Nidal Moukaddam, MD, PhD, presents the case of a 30-year-old male diagnosed with bipolar 1 disorder and shares her initial impressions on diagnosis.
Nidal Moukaddam, MD, PhD: Today, we’re going to talk about a new case. A 30-year-old man has taken short-term disability leave from work due to the progression of a depressive episode. He received a diagnosis of bipolar I disorder about 10 years ago. He had his first episode of mania at the age of 20 and 2 subsequent episodes of mania between the ages of 21 and 29. He was treated with lithium, which was highly effective, but he experienced excessive thirst and developed hyperthyroidism. His lithium level at the time was in the therapeutic range of 0.8 mEq/L. He was switched to valproate; however, valproate lacked the efficacy of lithium and caused adverse effects of sedation and weight gain. During his third manic episode, he started on olanzapine but experienced excessive weight gain. He was then cross-titrated to quetiapine, which improved his manic symptoms. However, weight gain again became an adverse effect, and he also complained of sedation. The patient reported sleeplessness and made unnecessary online purchases when unable to sleep, but the quetiapine sleepiness was unacceptable. Despite these adverse effects, he continued taking] quetiapine until he decompensated into his third depressive episode. The quetiapine was then augmented with lamotrigine, which was titrated up to 300 mg per day but demonstrated no efficacy. At the time of presentation, the patient was adhering to the medications. He did not have a substance use disorder, which was confirmed by a negative toxicology screen. His TSH [thyroid-stimulating hormone] level was in the middle of the normal range, and he had no suicidal ideations or psychotic symptoms.

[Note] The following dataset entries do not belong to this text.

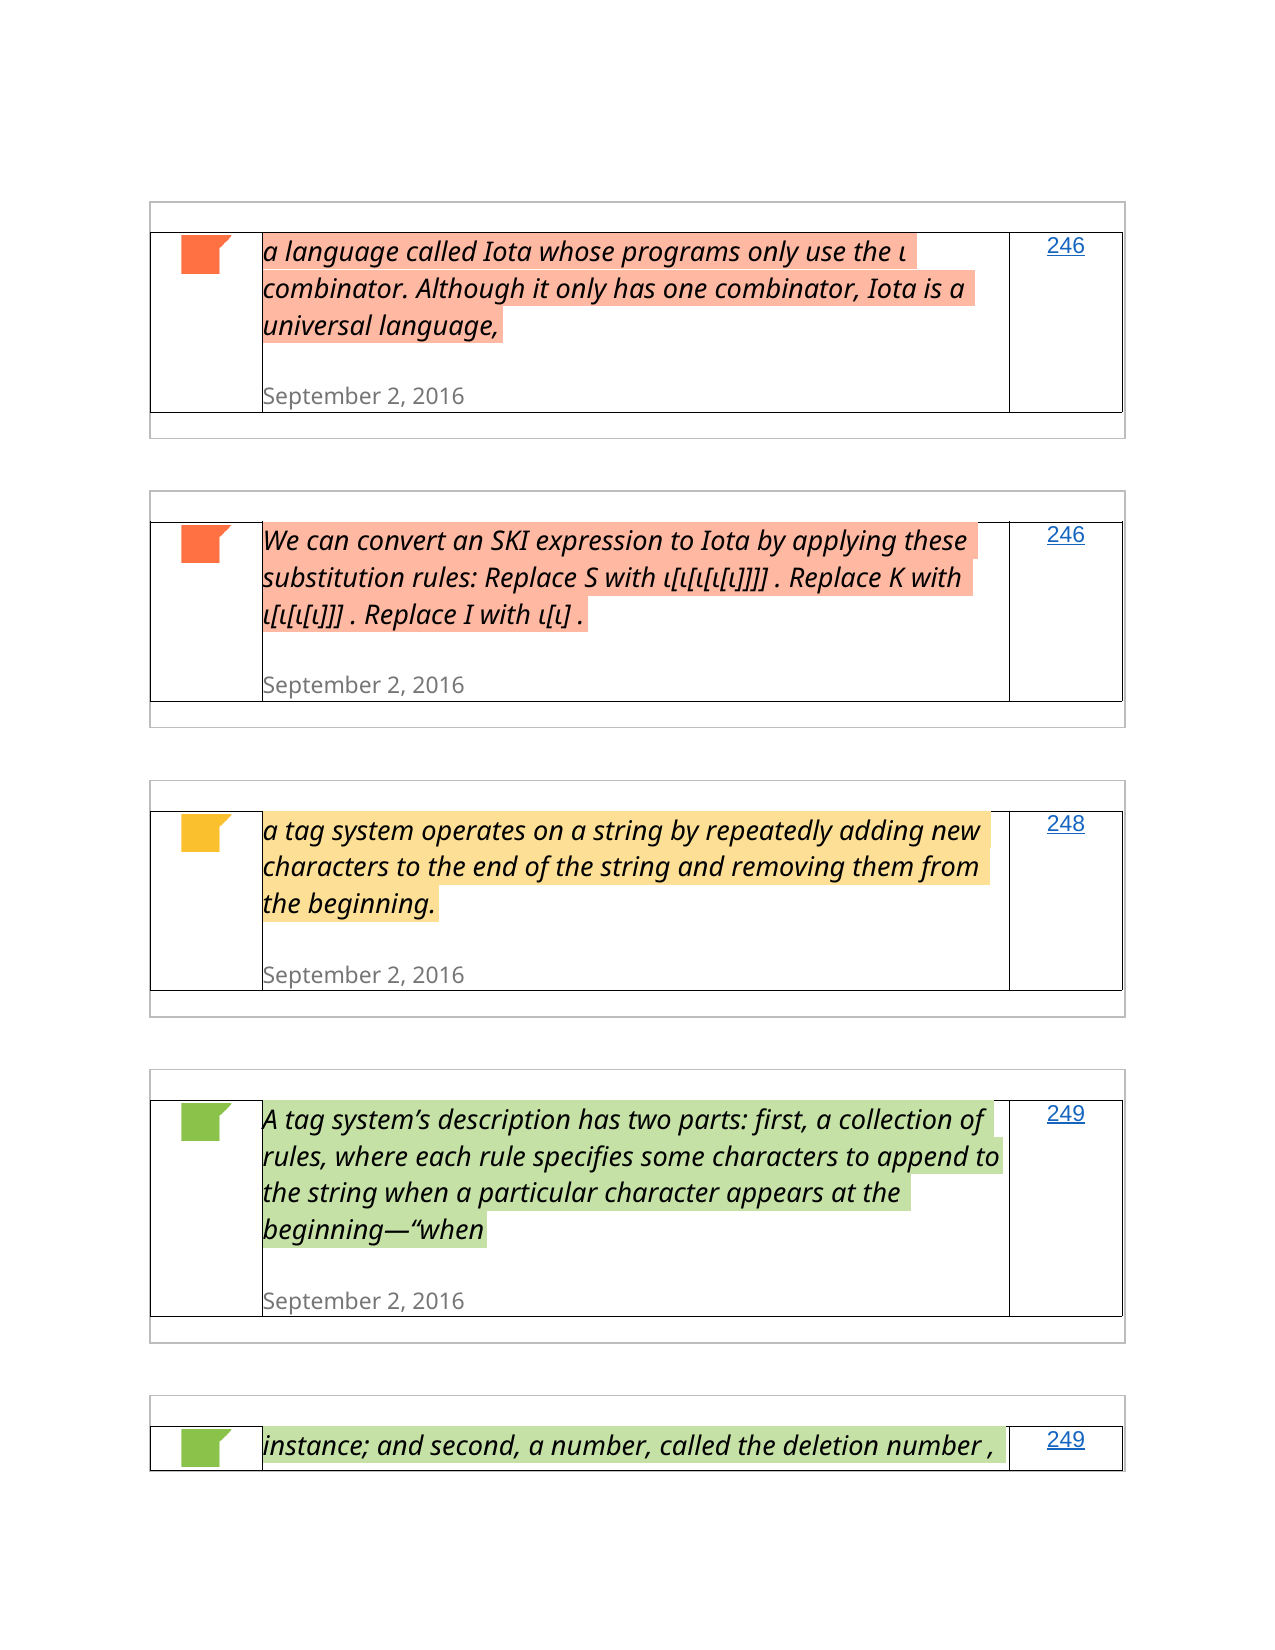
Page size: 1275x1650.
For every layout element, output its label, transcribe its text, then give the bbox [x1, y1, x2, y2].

table_header 248 [1010, 812, 1122, 990]
table_header [151, 233, 262, 411]
table_header [151, 1396, 1124, 1471]
table_header instance; and second, a number, called the deletion number , [263, 1427, 1009, 1470]
table_header [151, 1070, 1124, 1342]
table_header [151, 523, 262, 701]
picture [181, 814, 232, 852]
table_header [151, 1427, 262, 1470]
table_header [151, 812, 262, 990]
picture [181, 1429, 232, 1467]
table_header A tag system’s description has two parts: first, a collection of rules, where each rule specifies some characters to append to the string when a particular character appears at the beginning—“when September 2, 2016 [263, 1101, 1009, 1316]
picture [181, 525, 232, 563]
table_header 246 [1010, 523, 1122, 701]
table_header We can convert an SKI expression to Iota by applying these substitution rules: Replace S with ɩ[ɩ[ɩ[ɩ[ɩ]]]] . Replace K with ɩ[ɩ[ɩ[ɩ]]] . Replace I with ɩ[ɩ] . September 2, 2016 [263, 523, 1009, 701]
table_header [151, 1101, 262, 1316]
table_header 249 [1010, 1101, 1122, 1316]
picture [181, 1103, 232, 1141]
table_header [151, 203, 1124, 438]
table_header [151, 781, 1124, 1016]
table_header 246 [1010, 233, 1122, 411]
table_header a tag system operates on a string by repeatedly adding new characters to the end of the string and removing them from the beginning. September 2, 2016 [263, 812, 1009, 990]
table_header 249 [1010, 1427, 1122, 1470]
picture [181, 235, 232, 274]
table_header [151, 492, 1124, 727]
table_header a language called Iota whose programs only use the ɩ combinator. Although it only has one combinator, Iota is a universal language, September 2, 2016 [263, 233, 1009, 411]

I think the most important thing to do when somebody comes to you, even if they tell you they have a diagnosis, is to confirm the diagnosis. You want to start by making up your own mind, and sometimes the patient is not a good source of information. But in the case of bipolar disorder without psychosis, you expect the patient to be able to give you a solid history. Typically, the part of the history that’s hardest to nail down is mania. When people experience mania, they have excessive energy and excessive activation that creates the need for sleep, and sometimes they like it. They feel that this is the way it should be, so they don’t point it out as pathological. Now, the DSM-5 [Diagnostic and Statistical Manual of Mental Disorders, Fifth Edition] criteria tell us that mania that leads to hospitalization or some negative consequence like incarceration is problematic no matter what the duration is. Assuming the patient did not end up in the hospital or in prison, we want to verify the story of mania. In the current case presentation, I can see many of my colleagues saying, “Hey, you’re not giving us enough symptoms of mania. He’s a bit sleepless. He makes frivolous purchases. That’s bipolar disorder but not bipolar I; maybe it’s bipolar II.”
Thus, my first step would be to explain that this patient had at least a week without sleep. During that week, he was spacing, had pressured speech, and was talking fast to the point that others around him commented about it. He became more impulsive, and buying things was the tip of the iceberg. He also became more sexual to the point where it got him in trouble in his relationships, he spent more money than he had planned, etc. These examples of impulsivity often nail down the diagnosis of bipolar disorder. Of course, these symptoms change with the time that we live in. For example, before unlimited plans on cell phones, you would have been taught to ask: “Do you get a very high bill on your phone when you’re manic?” Because patients with mania talk a lot, and the bills would be higher when they call across state lines or internationally. First, I would recommend verifying the diagnosis. My impression of the patient is that this is somebody with a set diagnosis of bipolar I. Three manic episodes is a lot. He has impairment because of it, and it’s affected his job. Thus, my first step is confirming the diagnosis. My second would be a lot of psychoeducation; make sure that the patient understands what he’s up against and why he needs treatment.